My father was dumping a bag of chips into a serving bowl.
“Did you see it? The tattoo? And I thought that hair went out in the 60s.” I looked out towards the living room then back to my father. “What a delinquent. He’s probably deflowering the vase as we speak.”
“Kristin speaks quite highly of him.”
“I pray for her future every day, I work two jobs to send her to a Christian university,” I rubbed my hand across my forehead, “and she brings home this—” I struggled for the word, “truck-stop reject?”
He placed his hand on my shoulder and smiled. “Son, I’m proud of the job you’ve done since her mother passed. You’ve a right to be protective, but learn to let go. Like I had to do with you.” He handed me the bowl. “Now go get to know him a bit. He’s probably not so bad after all.”
I carried the chips into the living room. My father was right. Kristin had always shown good judgment with her friends. I needed to give Tommy a chance. “So, what are you studying in college?”
“I’m getting into gynecology.”
My left eye began to twitch.
Gynecology?
Was he smirking again? At me?
He wasn’t going to be doing his homework with my daughter if I could help it. I reached behind the sofa and opened my gun case. I pulled out my twelve gauge. “You ever do any shooting, Tommy? I like shooting.” The corners of my mouth stretched upward.
He dropped his chips. The smirk vanished. “Uh,” his eyes fixed on the steel I held, “where—where do you shoot?”
“Mostly around the house.” I stared at him, unblinking.
His jaw dropped.
My father entered with a tray of sodas.
“He’s a gynecologist, Dad.
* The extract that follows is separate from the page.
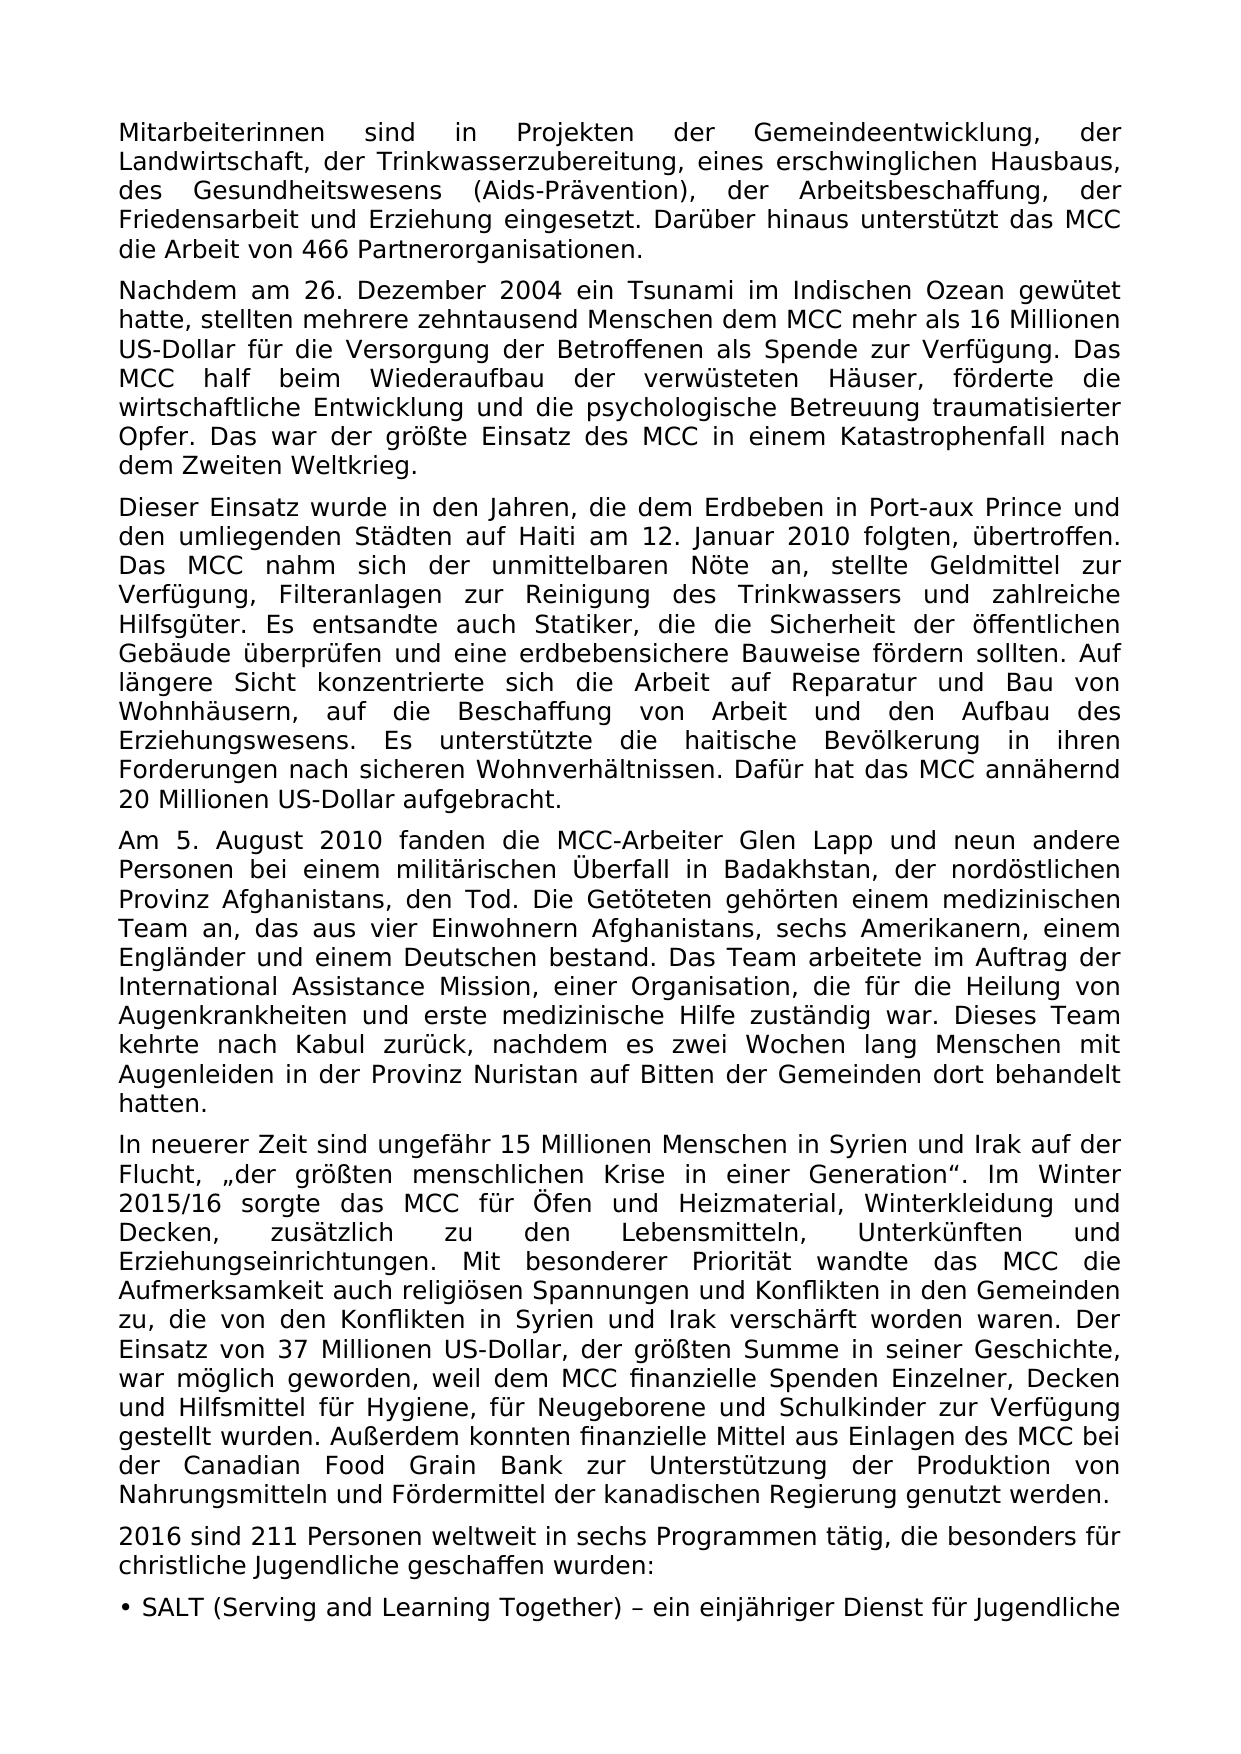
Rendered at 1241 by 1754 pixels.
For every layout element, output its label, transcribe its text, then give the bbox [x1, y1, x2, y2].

Kristin didn’t mention that.” I stood, my hands trembling. “And he‘s still in my recliner!”
Tommy jumped from the chair, his eyes wide. “I’m sorry, sir. I didn’t know.” He swallowed. “I want to be a medical missionary.”
My father lurched between us. “Now Bob—”
A soda can fell from the tray and exploded as it hit the floor making the sound of an echoing report.
Tommy’s face drained. He stumbled backward over the arm of the chair.
Kristin came down stairs. She looked so much like her mother that my eyes stung. She took Tommy’s hand and smiled at him, really smiled at him. Her eyes sparkled. She seemed so happy. “Is everything ok?”
So happy.
I set the gun into its case. “Yes, honey. Everything’s fine.”